[MATERIAL PROVIDED Boundary: Start]
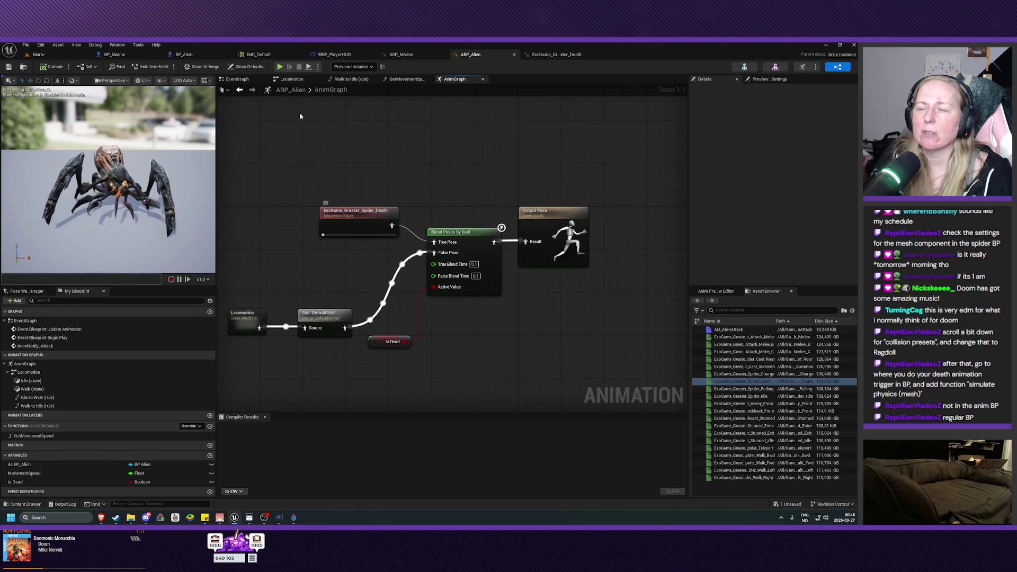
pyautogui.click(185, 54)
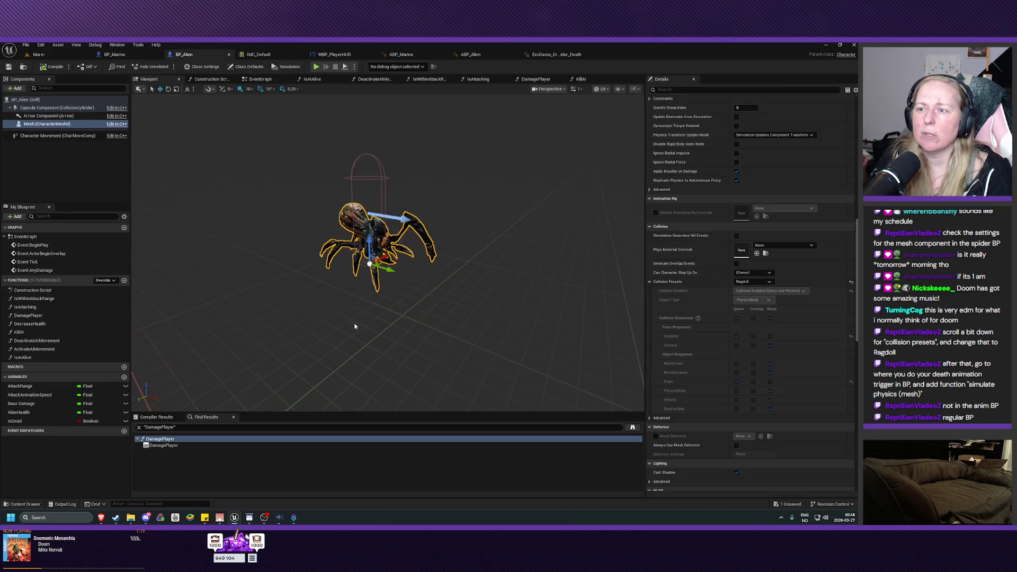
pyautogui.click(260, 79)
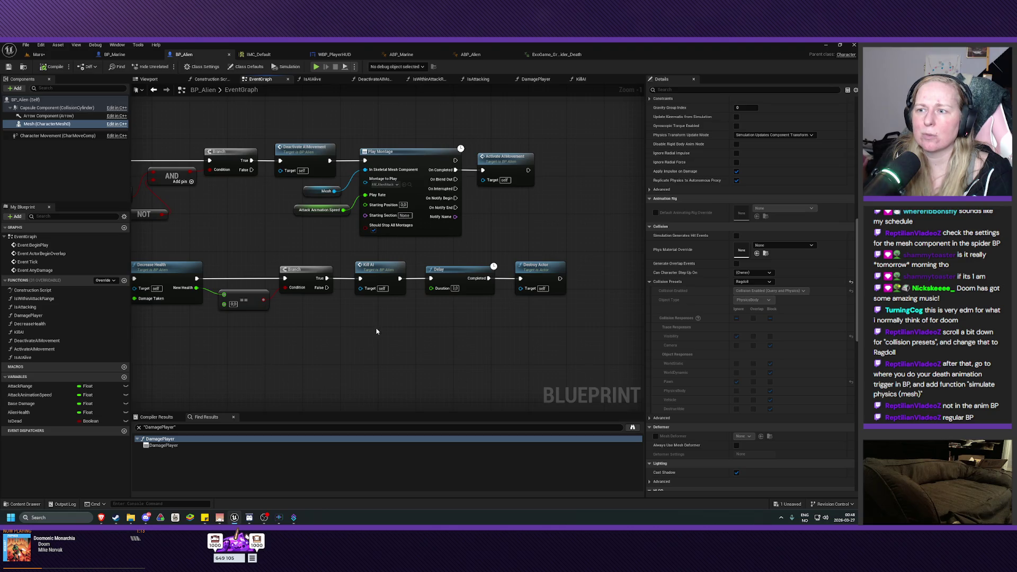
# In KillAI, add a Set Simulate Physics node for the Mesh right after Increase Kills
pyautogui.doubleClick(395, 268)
[MATERIAL PROVIDED Boundary: End]
The listing above should be returned word for word, with pictures omitted.

» WRITTEN REPLY:
pyautogui.click(185, 54)
pyautogui.click(260, 79)
# In KillAI, add a Set Simulate Physics node for the Mesh right after Increase Kills
pyautogui.doubleClick(395, 268)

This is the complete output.